*Short problem a:*
Summarize the passage on choosing microphones in two sentences.

So here is how we did it.
While you were eating your canapés and drinking that wonderful punch, I played riddles.
That's something I always do.
There are many engineers, or producers, who always use the same system.
"For my bass drum, I use a D 112, with a 1073 preamp, with a LA-2A and a something Pultec...
I remove 3dB at 500Hz, I go straight into that preamp...
and there's my bass drum." Truth is, these days: 1) It's impossible to do that, because not everybody has this kind of gear at home.
I mean I don't have it... Do you? 2) You ruin your chances to ever get better since you always use the same stuff.
3) It's very likely that a D 112 on this bass drum, is the worst possible choice.
Consequently, what I use for that is... my gut feeling.
Meaning that I screw up on a regular basis.
So the first thing we're gonna do is ask Mr. Will Knox, to come and sit here.
How did I pick the mics for Will? Let me tell you. I'm not too sure how I did it.
I asked the manufacturer, I said: "What kind of mic is this one?" He said: "That's a CK-12 capsule".
I know from experience, because I've done it once or twice, that I love the CK-12 capsule for vocals I find that it works. So I thought, "well...
since you've got to start somewhere, and you don't know these mics, let's start with that." The first thing I'm gonna do, is set up the vocals mic on Will Where do I put it? I don't know, maybe near the mouth Sounds about right.
There it is... The science behind mic setups.
The problem, of course, is that here, it's going to be a nightmare in terms of mic bleeds.
So, we're gonna try it first, before Thomas starts to play, let's see if we can have a sound we like.
I have a Josephson 716.
Will has this incredible talent, he's able to play guitar and sing at the same time, and make it sound good all the same.
Impressive, isn't it? And so, I'm going to add a guitar mic as well.
How did I pick the guitar mic? With the same foolproof scientific method I used to pick the voice mic, namely...
Done. So we're gonna try and see what happens.
Randomly, yes, but actually, I know that, for instance, if you have a small-diaphragm condenser mic, the mic bleed usually sounds pretty good.
While with a large-diaphragm condenser mic, the sound of the mic bleed is less good.
If I appreciate the distance and the way these two instruments project sound, that is, the guitar projects loudly and the voice projects a little less loudly, I know that I'll place the vocals mic closer and the guitar mic a little further away to get a bit of room.
And I also know that if this mic is a little further away, there will be more bleed.
If there is more bleed, I'd rather it was nicer, more in phase with the rest of the instruments, so that -- tomorrow during the mix -- I wouldn't have to do my drums sound and have my guitar track ruin the drums sound, because it was out of phase or the bleed wasn't nice. Do we agree? The idea behind this kind of exercise is that actually, everything has to bleed well into everything else.

*Short problem b:*
Reproduce the rows from the line containing "scientific name: Stipellula capensis" through the end of the rows.

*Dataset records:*
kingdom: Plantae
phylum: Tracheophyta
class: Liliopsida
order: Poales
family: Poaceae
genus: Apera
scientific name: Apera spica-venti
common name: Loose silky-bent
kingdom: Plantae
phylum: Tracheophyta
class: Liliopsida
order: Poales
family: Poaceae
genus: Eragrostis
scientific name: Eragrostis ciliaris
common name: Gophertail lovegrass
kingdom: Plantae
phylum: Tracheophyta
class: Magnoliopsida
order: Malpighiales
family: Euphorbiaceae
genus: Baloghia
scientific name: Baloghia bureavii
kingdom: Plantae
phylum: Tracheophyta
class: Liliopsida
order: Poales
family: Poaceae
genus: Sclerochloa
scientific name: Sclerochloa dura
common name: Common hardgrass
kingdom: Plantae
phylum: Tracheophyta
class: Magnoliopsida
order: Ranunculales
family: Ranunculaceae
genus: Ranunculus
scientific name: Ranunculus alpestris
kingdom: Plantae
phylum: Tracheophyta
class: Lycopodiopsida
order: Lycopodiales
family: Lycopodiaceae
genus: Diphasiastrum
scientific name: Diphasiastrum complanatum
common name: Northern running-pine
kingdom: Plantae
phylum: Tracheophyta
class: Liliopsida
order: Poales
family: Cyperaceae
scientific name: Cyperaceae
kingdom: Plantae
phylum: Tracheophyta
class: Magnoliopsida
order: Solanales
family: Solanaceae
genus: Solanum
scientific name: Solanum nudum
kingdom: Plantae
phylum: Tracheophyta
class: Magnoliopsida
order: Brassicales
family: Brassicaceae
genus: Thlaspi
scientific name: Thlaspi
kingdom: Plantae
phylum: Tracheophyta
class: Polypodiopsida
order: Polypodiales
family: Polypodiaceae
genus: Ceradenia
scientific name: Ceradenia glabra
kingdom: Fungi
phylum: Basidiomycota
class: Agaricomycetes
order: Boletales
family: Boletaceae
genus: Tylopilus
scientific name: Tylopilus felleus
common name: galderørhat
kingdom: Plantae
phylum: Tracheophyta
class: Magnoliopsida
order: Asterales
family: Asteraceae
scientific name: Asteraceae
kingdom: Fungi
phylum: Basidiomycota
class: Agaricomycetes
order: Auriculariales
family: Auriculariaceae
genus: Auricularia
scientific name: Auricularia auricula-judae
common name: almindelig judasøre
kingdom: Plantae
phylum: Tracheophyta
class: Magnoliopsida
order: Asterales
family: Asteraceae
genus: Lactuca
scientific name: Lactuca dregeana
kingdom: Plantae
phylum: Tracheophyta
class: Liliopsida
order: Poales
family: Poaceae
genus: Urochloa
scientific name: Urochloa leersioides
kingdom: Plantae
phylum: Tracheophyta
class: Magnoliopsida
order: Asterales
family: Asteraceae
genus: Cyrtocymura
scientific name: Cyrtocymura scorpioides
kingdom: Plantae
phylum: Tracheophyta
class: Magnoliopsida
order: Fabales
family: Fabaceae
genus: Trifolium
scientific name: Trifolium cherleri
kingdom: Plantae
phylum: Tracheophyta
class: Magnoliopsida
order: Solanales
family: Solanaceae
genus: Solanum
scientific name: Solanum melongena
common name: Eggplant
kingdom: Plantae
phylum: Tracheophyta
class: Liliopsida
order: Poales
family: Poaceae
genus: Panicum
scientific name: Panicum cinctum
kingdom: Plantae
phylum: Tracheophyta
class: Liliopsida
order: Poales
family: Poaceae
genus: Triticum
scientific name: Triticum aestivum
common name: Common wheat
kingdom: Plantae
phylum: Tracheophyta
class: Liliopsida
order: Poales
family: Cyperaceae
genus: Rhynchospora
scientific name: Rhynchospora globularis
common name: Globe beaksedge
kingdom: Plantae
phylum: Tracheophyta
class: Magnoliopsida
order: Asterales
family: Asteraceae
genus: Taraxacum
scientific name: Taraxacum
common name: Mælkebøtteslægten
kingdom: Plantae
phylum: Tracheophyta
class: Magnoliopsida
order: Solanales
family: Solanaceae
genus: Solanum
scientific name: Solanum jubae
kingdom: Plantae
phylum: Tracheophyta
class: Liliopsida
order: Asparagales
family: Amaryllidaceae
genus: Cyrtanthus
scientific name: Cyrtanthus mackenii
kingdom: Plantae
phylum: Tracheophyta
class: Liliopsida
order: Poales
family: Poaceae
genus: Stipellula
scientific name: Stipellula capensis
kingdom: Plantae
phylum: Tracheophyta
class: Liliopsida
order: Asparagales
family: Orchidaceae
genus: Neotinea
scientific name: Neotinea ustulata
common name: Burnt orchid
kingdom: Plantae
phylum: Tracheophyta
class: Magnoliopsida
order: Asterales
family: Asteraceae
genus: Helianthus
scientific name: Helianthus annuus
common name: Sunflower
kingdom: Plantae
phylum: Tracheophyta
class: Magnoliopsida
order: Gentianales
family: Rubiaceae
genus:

*Exercise response a:*
The speaker rejects using the same fixed gear for every recording: not everybody owns it, it ruins any chance of getting better, and it may be the worst possible choice, so the speaker relies on gut feeling instead. For the session, a vocals mic with a CK-12 capsule goes near Will's mouth and a guitar mic sits a little farther away, which brings more bleed, so the speaker wants that bleed to be nice and in phase, since everything has to bleed well into everything else.

*Exercise response b:*
scientific name: Stipellula capensis
kingdom: Plantae
phylum: Tracheophyta
class: Liliopsida
order: Asparagales
family: Orchidaceae
genus: Neotinea
scientific name: Neotinea ustulata
common name: Burnt orchid
kingdom: Plantae
phylum: Tracheophyta
class: Magnoliopsida
order: Asterales
family: Asteraceae
genus: Helianthus
scientific name: Helianthus annuus
common name: Sunflower
kingdom: Plantae
phylum: Tracheophyta
class: Magnoliopsida
order: Gentianales
family: Rubiaceae
genus:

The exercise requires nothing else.